Thanks a lot for the thoughtful feedback — I really appreciate it!

I think there might be a small misunderstanding regarding how the LLM is actually being used here (and in many agent-based setups). The LLM itself isn’t directly executing twist commands or handling motion; it’s acting as a decision-maker that chooses from a set of callable tools (Python functions) based on the task description and intermediate results.

In this case, yes — one of the tools happens to publish Twist commands, but that’s just one of many modular tools the LLM can invoke. Whether it’s controlling motion or running object detection, from the LLM’s point of view it’s simply choosing which function to call next.
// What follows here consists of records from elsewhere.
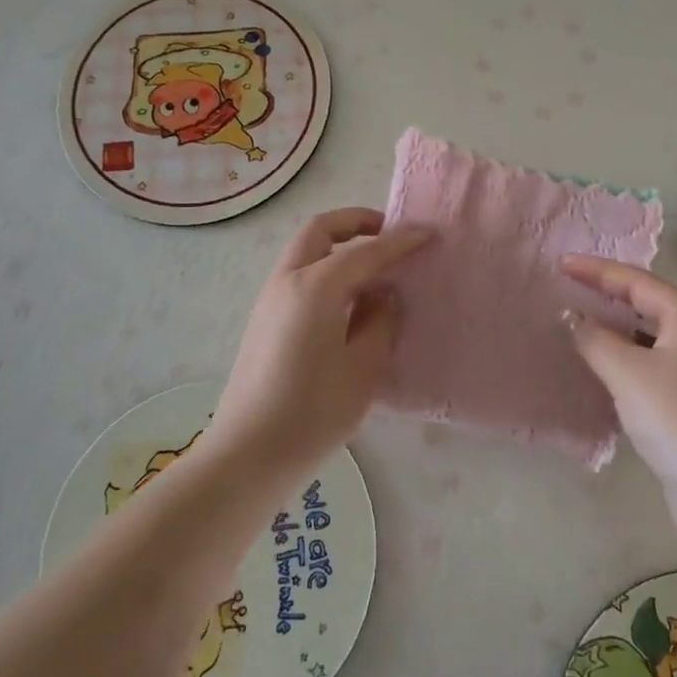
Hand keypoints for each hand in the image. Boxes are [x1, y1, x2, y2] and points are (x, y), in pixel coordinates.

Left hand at [208, 208, 433, 479]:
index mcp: (316, 286)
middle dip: (356, 222)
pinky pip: (298, 275)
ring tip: (374, 270)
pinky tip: (348, 301)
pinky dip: (325, 269)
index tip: (428, 233)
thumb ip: (379, 322)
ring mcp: (270, 299)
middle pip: (321, 230)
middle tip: (389, 235)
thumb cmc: (313, 411)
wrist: (248, 453)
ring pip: (306, 250)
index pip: (366, 250)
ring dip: (339, 246)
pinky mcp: (264, 320)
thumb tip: (383, 296)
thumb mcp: (363, 367)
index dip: (400, 240)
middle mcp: (288, 280)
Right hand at [561, 256, 676, 517]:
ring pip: (652, 337)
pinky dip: (628, 359)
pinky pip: (656, 365)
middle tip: (570, 289)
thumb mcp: (627, 372)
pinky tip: (606, 370)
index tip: (562, 264)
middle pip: (649, 304)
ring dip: (617, 329)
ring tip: (581, 325)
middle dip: (609, 295)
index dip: (597, 270)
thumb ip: (594, 338)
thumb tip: (572, 316)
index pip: (637, 281)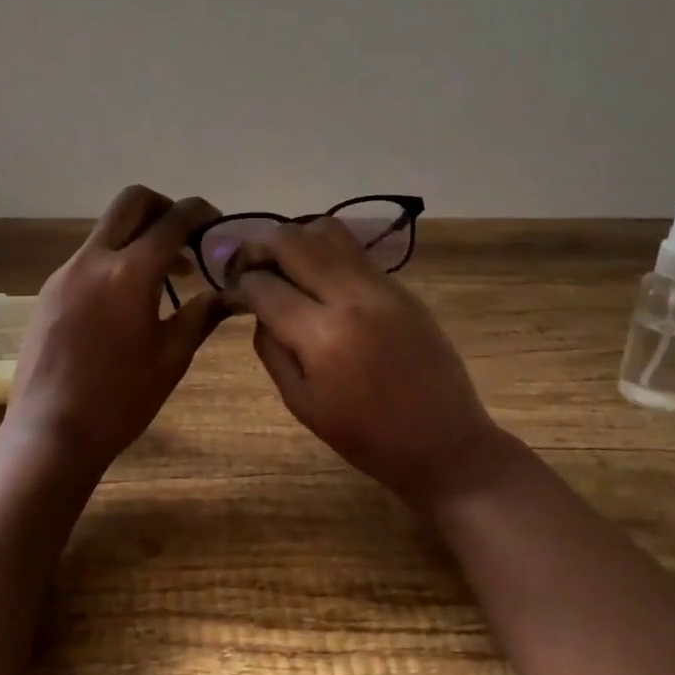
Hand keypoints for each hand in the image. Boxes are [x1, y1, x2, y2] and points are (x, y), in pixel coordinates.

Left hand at [6, 185, 225, 471]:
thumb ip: (202, 315)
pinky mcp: (49, 291)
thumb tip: (231, 293)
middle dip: (164, 208)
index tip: (216, 224)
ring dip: (139, 237)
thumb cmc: (120, 400)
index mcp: (130, 273)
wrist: (50, 433)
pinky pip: (89, 257)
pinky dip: (115, 260)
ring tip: (163, 277)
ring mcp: (65, 272)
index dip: (200, 213)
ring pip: (108, 229)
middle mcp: (94, 259)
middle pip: (132, 201)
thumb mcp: (171, 358)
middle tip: (185, 239)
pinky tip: (127, 301)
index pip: (174, 220)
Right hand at [222, 219, 507, 513]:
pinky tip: (317, 279)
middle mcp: (351, 297)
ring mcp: (381, 286)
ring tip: (282, 265)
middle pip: (292, 241)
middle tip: (246, 266)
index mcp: (322, 336)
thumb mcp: (302, 404)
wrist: (445, 443)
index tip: (229, 293)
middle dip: (257, 247)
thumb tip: (259, 311)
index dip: (237, 286)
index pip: (263, 286)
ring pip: (327, 231)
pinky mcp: (401, 287)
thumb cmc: (367, 438)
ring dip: (294, 240)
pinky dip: (325, 253)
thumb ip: (272, 350)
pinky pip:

So the computational load really depends on what the tool does internally — not the LLM’s reasoning process itself.

Of course, I agree with your broader point: we should push toward more meaningful high-level tasks where LLMs can orchestrate complex pipelines — and I think your examples (like fetch-a-beer or map annotation via VLMs) are spot-on.

My goal with this project was to explore that decision-making loop in a minimal, creative setting — kind of like a sandbox for LLM-agent behavior.

Actually, I’m currently working on something along those lines using a TurtleBot3. I’m planning to provide the agent with tools that let it scan obstacles via 3D LiDAR and recognize objects through image processing, so that it can make more context-aware decisions.

Really appreciate the push for deeper use cases — that’s definitely where I want to go next!